Esta escena trae a la memoria otro episodio no menos característico. Eran los días de Navidad, y Francisco se hallaba sentado a la mesa con sus hermanos, uno de los cuales se puso luego a hablar de las míseras circunstancias en que nació el Niño Jesús, ponderando cuánto habría tenido que sufrir la Virgen al dar a luz a su Hijo en un establo, sin más cama ni almohada que unas pajas de heno, sin más abrigo que el rigor del frío invernal y el hálito del buey y del asno. Francisco escuchaba silencioso, cuando he aquí que de repente se levanta, rompe a llorar y se baja a sentarse en la desnuda y fría tierra, con el pan en la mano, todo avergonzado de estar allí más cómodo que lo estuviera Jesús y María en el pesebre (2 Cel 200).

Francisco había llegado a habituarse a carecer de todo bienestar de tal manera, que ya la comodidad le causaba verdadero tormento. A causa de su enfermedad de los ojos, tuvo que someterse a una dolorosa operación en que le quemaron las sienes con un hierro candente para curarle. Después, los hermanos de Greccio le obligaron a aceptar y usar una almohada blanda durante la noche. A la mañana siguiente Francisco les dijo: «Sabed que vuestra maldita almohada me ha quitado el sueño. Todo daba vueltas a mi alrededor y las piernas me temblaban; creo que, cuando menos, estaba el diablo en esa almohada». Acto continuo mandó a un fraile que se la llevara con toda precaución y la arrojara por encima del hombro sin volverse a mirarla (EP 98; 2 Cel 64).

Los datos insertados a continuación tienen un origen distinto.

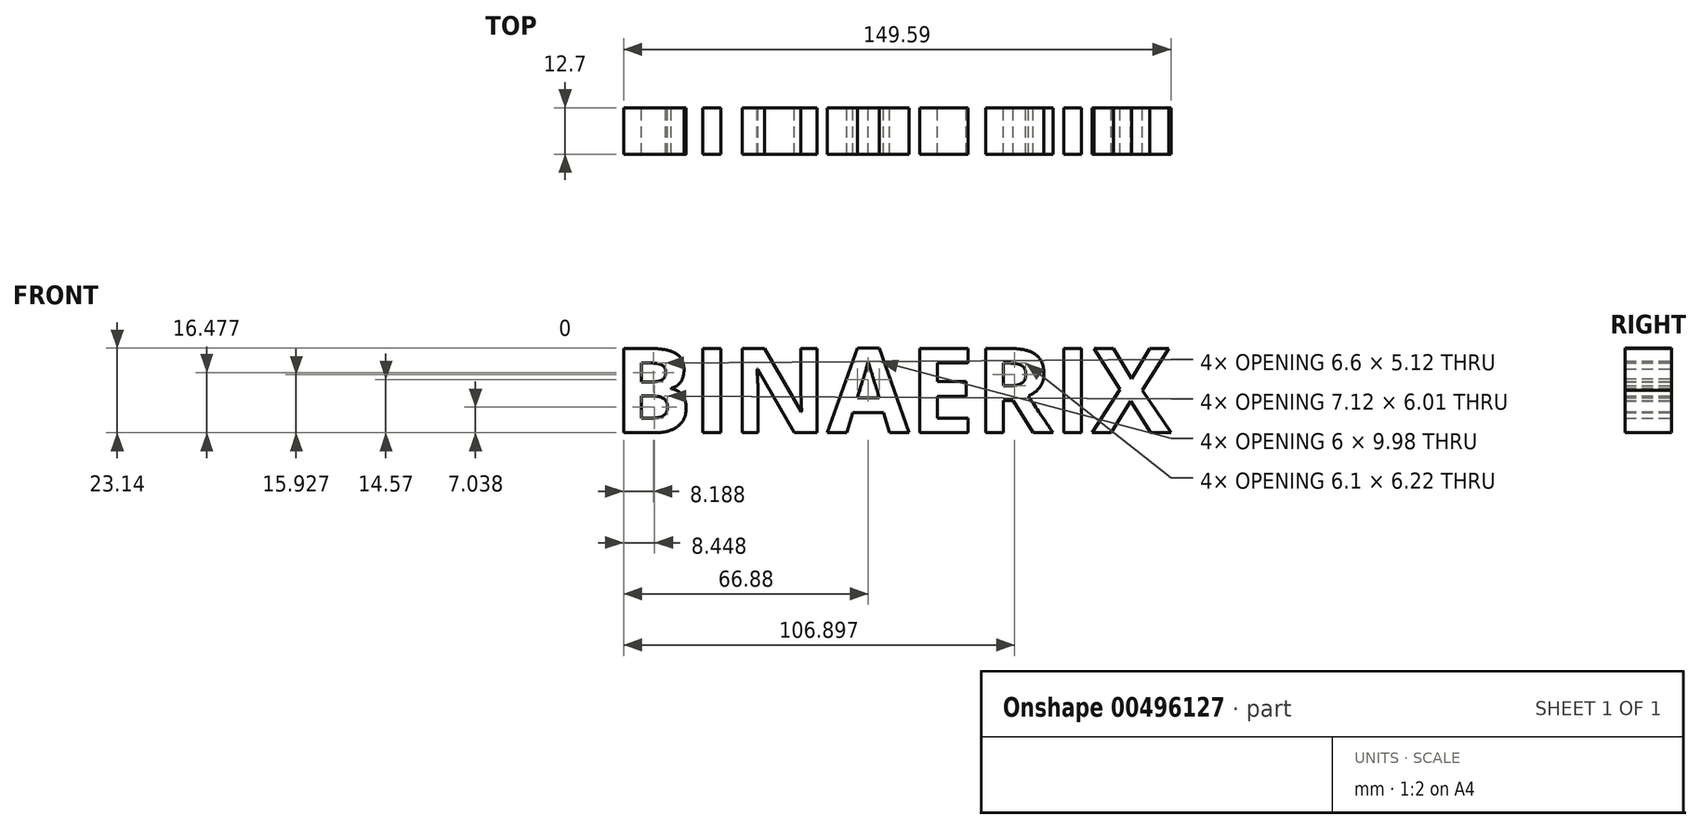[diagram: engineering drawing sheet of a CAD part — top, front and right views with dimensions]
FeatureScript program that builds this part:
annotation { "Feature Type Name" : "Feature", "Feature Type Description" : "" }
export const myFeature = defineFeature(function(context is Context, id is Id, definition is map)
    precondition{}
    {
        {
            var Q0;
            Q0=qCreatedBy(makeId("Front.planeOp"),FACE);
            var sketch = newSketch(context, id + "F0", { "sketchPlane" : qUnion([Q0])});
            skText(sketch, "E0", { "text": "BINAERIX", "fontName": "OpenSans-Bold.ttf"});
            const initialGuessF0  = {"E0": [-0.08085, -0.01496, 1, 0, 0.02324]};
            skSetInitialGuess(sketch, initialGuessF0);
            skSolve(sketch);
        }
        {
            var Q0;
            Q0 = qSketchRegion(id + "F0", true);
            extrude(context, id + "F1", {"entities" : qUnion([Q0]), "depth" : 12.7 * mm});
        }
    });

No era ésta la primera vez que el Santo se creía perseguido por los poderes infernales. Con frecuencia, estando él durante la noche orando en alguna iglesia abandonada o en la soledad de alguna ermita, le parecía como que alguien le espiaba por detrás, o atravesaba junto a él con paso rápido, o asomaba una horrible cabeza por encima de su hombro como leyendo en el libro que él tenía abierto (EP 59-60; 2 Cel 115; LM 10,3). Otras veces, en medio del fragor de la tempestad que azotaba los árboles del bosque, oía voces que le llamaban; otras, el grito desapacible de la lechuza le parecía burla grosera del demonio. Pero nada le producía más intolerable espanto que cierto murmullo, apenas sensible, que a la continua percibía en el silencio mortal de sus vigilias nocturnas, como si unos labios infames y burlones musitaran a su oído: «¡Todo es inútil, Francisco! Ruega e implora cuanto quieras; siempre serás mío». Entonces el pobre Francisco luchaba desesperadamente por su salvación eterna. Cuando a la mañana siguiente los frailes se acercaban a él, lo hallaban pálido y descompuesto, agotado por el combate sostenido con los poderes infernales. Una de aquellas mañanas dijo a Fray Pacífico, explicándole sus angustias de la noche anterior: «Es que siempre me parece que soy el más grande pecador que ha habido en el mundo». Pero, en aquel mismo instante, el que fuera rey de los versos, tuvo una visión en que divisó el cielo abierto y en él un trono desocupado, rodeado de ángeles, y oyó una voz que le advirtió que aquel trono era el que había dejado Lucifer al salir del cielo para caer en el infierno, y se reservaba a Francisco en premio a su humildad maravillosa (cf LM 6,6).